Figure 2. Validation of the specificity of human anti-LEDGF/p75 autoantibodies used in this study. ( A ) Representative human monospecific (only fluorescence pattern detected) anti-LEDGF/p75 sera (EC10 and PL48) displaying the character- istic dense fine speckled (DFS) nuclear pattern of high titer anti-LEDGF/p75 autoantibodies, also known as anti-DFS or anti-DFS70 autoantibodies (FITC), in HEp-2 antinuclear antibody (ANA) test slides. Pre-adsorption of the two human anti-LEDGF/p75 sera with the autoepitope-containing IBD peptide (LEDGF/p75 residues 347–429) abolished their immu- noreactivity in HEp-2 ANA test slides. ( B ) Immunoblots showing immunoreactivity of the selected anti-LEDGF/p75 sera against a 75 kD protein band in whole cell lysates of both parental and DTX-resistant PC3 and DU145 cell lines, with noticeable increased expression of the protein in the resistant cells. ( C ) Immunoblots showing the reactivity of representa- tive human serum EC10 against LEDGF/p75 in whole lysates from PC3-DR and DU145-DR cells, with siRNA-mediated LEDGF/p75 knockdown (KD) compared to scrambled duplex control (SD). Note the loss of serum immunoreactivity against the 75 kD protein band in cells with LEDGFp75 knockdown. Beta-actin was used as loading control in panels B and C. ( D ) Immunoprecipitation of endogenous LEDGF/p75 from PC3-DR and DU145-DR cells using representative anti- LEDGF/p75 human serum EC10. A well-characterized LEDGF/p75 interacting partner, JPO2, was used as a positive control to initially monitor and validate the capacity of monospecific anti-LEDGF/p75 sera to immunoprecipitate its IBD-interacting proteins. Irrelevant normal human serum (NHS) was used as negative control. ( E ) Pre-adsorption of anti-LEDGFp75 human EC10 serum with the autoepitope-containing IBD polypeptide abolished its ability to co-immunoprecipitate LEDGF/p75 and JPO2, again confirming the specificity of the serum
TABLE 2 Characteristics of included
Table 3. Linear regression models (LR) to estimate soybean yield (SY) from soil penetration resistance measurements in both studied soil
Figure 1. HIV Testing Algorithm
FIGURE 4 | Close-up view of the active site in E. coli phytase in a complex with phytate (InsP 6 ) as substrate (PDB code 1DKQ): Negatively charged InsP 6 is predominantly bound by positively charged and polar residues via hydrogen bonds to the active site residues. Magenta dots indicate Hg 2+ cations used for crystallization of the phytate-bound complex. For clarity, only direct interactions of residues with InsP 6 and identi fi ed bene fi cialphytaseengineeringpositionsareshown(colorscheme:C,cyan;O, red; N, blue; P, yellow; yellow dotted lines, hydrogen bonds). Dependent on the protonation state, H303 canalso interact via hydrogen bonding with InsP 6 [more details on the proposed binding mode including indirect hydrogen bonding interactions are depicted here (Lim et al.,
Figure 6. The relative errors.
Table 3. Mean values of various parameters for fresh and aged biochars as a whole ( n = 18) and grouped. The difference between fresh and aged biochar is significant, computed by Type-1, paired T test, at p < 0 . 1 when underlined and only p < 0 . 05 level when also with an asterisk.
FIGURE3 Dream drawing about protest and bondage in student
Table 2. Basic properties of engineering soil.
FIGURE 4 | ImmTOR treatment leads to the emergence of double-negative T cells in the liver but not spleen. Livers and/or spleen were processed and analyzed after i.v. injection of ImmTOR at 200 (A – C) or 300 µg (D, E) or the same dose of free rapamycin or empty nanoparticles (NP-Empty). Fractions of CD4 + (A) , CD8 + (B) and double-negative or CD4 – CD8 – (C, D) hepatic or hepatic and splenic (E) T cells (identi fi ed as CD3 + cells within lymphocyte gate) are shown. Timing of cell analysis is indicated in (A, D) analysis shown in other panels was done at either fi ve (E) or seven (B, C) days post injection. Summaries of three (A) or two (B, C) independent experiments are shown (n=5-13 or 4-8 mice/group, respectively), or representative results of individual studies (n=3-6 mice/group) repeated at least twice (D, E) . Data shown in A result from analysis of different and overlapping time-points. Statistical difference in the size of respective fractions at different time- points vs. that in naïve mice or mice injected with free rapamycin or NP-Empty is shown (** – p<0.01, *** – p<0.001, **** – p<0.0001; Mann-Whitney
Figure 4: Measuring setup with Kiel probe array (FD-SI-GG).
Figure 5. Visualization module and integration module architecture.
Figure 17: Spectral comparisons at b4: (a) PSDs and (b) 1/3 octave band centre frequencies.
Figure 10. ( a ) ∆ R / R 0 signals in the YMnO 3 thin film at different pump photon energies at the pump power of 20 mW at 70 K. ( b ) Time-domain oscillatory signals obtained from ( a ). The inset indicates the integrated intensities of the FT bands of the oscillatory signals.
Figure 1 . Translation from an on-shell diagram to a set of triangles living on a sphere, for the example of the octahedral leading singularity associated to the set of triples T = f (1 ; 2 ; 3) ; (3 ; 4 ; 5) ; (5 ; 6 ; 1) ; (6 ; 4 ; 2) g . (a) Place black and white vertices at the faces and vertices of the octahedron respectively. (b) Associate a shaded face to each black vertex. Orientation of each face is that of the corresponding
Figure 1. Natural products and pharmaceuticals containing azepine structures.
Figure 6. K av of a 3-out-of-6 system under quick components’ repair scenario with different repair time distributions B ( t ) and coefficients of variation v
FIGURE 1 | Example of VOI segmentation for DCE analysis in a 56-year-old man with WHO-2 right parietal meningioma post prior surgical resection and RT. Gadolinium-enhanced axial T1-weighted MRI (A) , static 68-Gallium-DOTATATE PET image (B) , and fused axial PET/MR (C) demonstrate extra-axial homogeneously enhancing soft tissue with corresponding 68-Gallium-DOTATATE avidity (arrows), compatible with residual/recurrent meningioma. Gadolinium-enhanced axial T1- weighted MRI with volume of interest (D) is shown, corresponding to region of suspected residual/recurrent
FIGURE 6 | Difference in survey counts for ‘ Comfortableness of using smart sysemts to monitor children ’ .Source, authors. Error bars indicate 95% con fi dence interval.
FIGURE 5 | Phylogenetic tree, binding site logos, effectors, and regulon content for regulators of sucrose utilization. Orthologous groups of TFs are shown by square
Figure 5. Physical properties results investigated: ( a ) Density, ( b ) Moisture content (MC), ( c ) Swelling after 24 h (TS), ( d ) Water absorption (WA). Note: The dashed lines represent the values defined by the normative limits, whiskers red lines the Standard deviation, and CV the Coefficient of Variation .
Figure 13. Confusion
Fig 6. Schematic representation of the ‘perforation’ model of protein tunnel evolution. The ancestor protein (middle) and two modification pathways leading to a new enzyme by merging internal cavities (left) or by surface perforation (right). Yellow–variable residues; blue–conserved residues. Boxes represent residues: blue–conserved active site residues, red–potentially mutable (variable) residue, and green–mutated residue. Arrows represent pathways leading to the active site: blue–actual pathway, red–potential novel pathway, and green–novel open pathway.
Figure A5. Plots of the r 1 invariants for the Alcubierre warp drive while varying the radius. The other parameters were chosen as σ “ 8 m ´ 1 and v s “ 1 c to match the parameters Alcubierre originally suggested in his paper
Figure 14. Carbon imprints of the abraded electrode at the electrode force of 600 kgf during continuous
_ _ _ _ _ _ _
Reproduce all of the records precisely. No word may differ.

▸ Task solution
Figure 2. Validation of the specificity of human anti-LEDGF/p75 autoantibodies used in this study. ( A ) Representative human monospecific (only fluorescence pattern detected) anti-LEDGF/p75 sera (EC10 and PL48) displaying the character- istic dense fine speckled (DFS) nuclear pattern of high titer anti-LEDGF/p75 autoantibodies, also known as anti-DFS or anti-DFS70 autoantibodies (FITC), in HEp-2 antinuclear antibody (ANA) test slides. Pre-adsorption of the two human anti-LEDGF/p75 sera with the autoepitope-containing IBD peptide (LEDGF/p75 residues 347–429) abolished their immu- noreactivity in HEp-2 ANA test slides. ( B ) Immunoblots showing immunoreactivity of the selected anti-LEDGF/p75 sera against a 75 kD protein band in whole cell lysates of both parental and DTX-resistant PC3 and DU145 cell lines, with noticeable increased expression of the protein in the resistant cells. ( C ) Immunoblots showing the reactivity of representa- tive human serum EC10 against LEDGF/p75 in whole lysates from PC3-DR and DU145-DR cells, with siRNA-mediated LEDGF/p75 knockdown (KD) compared to scrambled duplex control (SD). Note the loss of serum immunoreactivity against the 75 kD protein band in cells with LEDGFp75 knockdown. Beta-actin was used as loading control in panels B and C. ( D ) Immunoprecipitation of endogenous LEDGF/p75 from PC3-DR and DU145-DR cells using representative anti- LEDGF/p75 human serum EC10. A well-characterized LEDGF/p75 interacting partner, JPO2, was used as a positive control to initially monitor and validate the capacity of monospecific anti-LEDGF/p75 sera to immunoprecipitate its IBD-interacting proteins. Irrelevant normal human serum (NHS) was used as negative control. ( E ) Pre-adsorption of anti-LEDGFp75 human EC10 serum with the autoepitope-containing IBD polypeptide abolished its ability to co-immunoprecipitate LEDGF/p75 and JPO2, again confirming the specificity of the serum
TABLE 2 Characteristics of included
Table 3. Linear regression models (LR) to estimate soybean yield (SY) from soil penetration resistance measurements in both studied soil
Figure 1. HIV Testing Algorithm
FIGURE 4 | Close-up view of the active site in E. coli phytase in a complex with phytate (InsP 6 ) as substrate (PDB code 1DKQ): Negatively charged InsP 6 is predominantly bound by positively charged and polar residues via hydrogen bonds to the active site residues. Magenta dots indicate Hg 2+ cations used for crystallization of the phytate-bound complex. For clarity, only direct interactions of residues with InsP 6 and identi fi ed bene fi cialphytaseengineeringpositionsareshown(colorscheme:C,cyan;O, red; N, blue; P, yellow; yellow dotted lines, hydrogen bonds). Dependent on the protonation state, H303 canalso interact via hydrogen bonding with InsP 6 [more details on the proposed binding mode including indirect hydrogen bonding interactions are depicted here (Lim et al.,
Figure 6. The relative errors.
Table 3. Mean values of various parameters for fresh and aged biochars as a whole ( n = 18) and grouped. The difference between fresh and aged biochar is significant, computed by Type-1, paired T test, at p < 0 . 1 when underlined and only p < 0 . 05 level when also with an asterisk.
FIGURE3 Dream drawing about protest and bondage in student
Table 2. Basic properties of engineering soil.
FIGURE 4 | ImmTOR treatment leads to the emergence of double-negative T cells in the liver but not spleen. Livers and/or spleen were processed and analyzed after i.v. injection of ImmTOR at 200 (A – C) or 300 µg (D, E) or the same dose of free rapamycin or empty nanoparticles (NP-Empty). Fractions of CD4 + (A) , CD8 + (B) and double-negative or CD4 – CD8 – (C, D) hepatic or hepatic and splenic (E) T cells (identi fi ed as CD3 + cells within lymphocyte gate) are shown. Timing of cell analysis is indicated in (A, D) analysis shown in other panels was done at either fi ve (E) or seven (B, C) days post injection. Summaries of three (A) or two (B, C) independent experiments are shown (n=5-13 or 4-8 mice/group, respectively), or representative results of individual studies (n=3-6 mice/group) repeated at least twice (D, E) . Data shown in A result from analysis of different and overlapping time-points. Statistical difference in the size of respective fractions at different time- points vs. that in naïve mice or mice injected with free rapamycin or NP-Empty is shown (** – p<0.01, *** – p<0.001, **** – p<0.0001; Mann-Whitney
Figure 4: Measuring setup with Kiel probe array (FD-SI-GG).
Figure 5. Visualization module and integration module architecture.
Figure 17: Spectral comparisons at b4: (a) PSDs and (b) 1/3 octave band centre frequencies.
Figure 10. ( a ) ∆ R / R 0 signals in the YMnO 3 thin film at different pump photon energies at the pump power of 20 mW at 70 K. ( b ) Time-domain oscillatory signals obtained from ( a ). The inset indicates the integrated intensities of the FT bands of the oscillatory signals.
Figure 1 . Translation from an on-shell diagram to a set of triangles living on a sphere, for the example of the octahedral leading singularity associated to the set of triples T = f (1 ; 2 ; 3) ; (3 ; 4 ; 5) ; (5 ; 6 ; 1) ; (6 ; 4 ; 2) g . (a) Place black and white vertices at the faces and vertices of the octahedron respectively. (b) Associate a shaded face to each black vertex. Orientation of each face is that of the corresponding
Figure 1. Natural products and pharmaceuticals containing azepine structures.
Figure 6. K av of a 3-out-of-6 system under quick components’ repair scenario with different repair time distributions B ( t ) and coefficients of variation v
FIGURE 1 | Example of VOI segmentation for DCE analysis in a 56-year-old man with WHO-2 right parietal meningioma post prior surgical resection and RT. Gadolinium-enhanced axial T1-weighted MRI (A) , static 68-Gallium-DOTATATE PET image (B) , and fused axial PET/MR (C) demonstrate extra-axial homogeneously enhancing soft tissue with corresponding 68-Gallium-DOTATATE avidity (arrows), compatible with residual/recurrent meningioma. Gadolinium-enhanced axial T1- weighted MRI with volume of interest (D) is shown, corresponding to region of suspected residual/recurrent
FIGURE 6 | Difference in survey counts for ‘ Comfortableness of using smart sysemts to monitor children ’ .Source, authors. Error bars indicate 95% con fi dence interval.
FIGURE 5 | Phylogenetic tree, binding site logos, effectors, and regulon content for regulators of sucrose utilization. Orthologous groups of TFs are shown by square
Figure 5. Physical properties results investigated: ( a ) Density, ( b ) Moisture content (MC), ( c ) Swelling after 24 h (TS), ( d ) Water absorption (WA). Note: The dashed lines represent the values defined by the normative limits, whiskers red lines the Standard deviation, and CV the Coefficient of Variation .
Figure 13. Confusion
Fig 6. Schematic representation of the ‘perforation’ model of protein tunnel evolution. The ancestor protein (middle) and two modification pathways leading to a new enzyme by merging internal cavities (left) or by surface perforation (right). Yellow–variable residues; blue–conserved residues. Boxes represent residues: blue–conserved active site residues, red–potentially mutable (variable) residue, and green–mutated residue. Arrows represent pathways leading to the active site: blue–actual pathway, red–potential novel pathway, and green–novel open pathway.
Figure A5. Plots of the r 1 invariants for the Alcubierre warp drive while varying the radius. The other parameters were chosen as σ “ 8 m ´ 1 and v s “ 1 c to match the parameters Alcubierre originally suggested in his paper
Figure 14. Carbon imprints of the abraded electrode at the electrode force of 600 kgf during continuous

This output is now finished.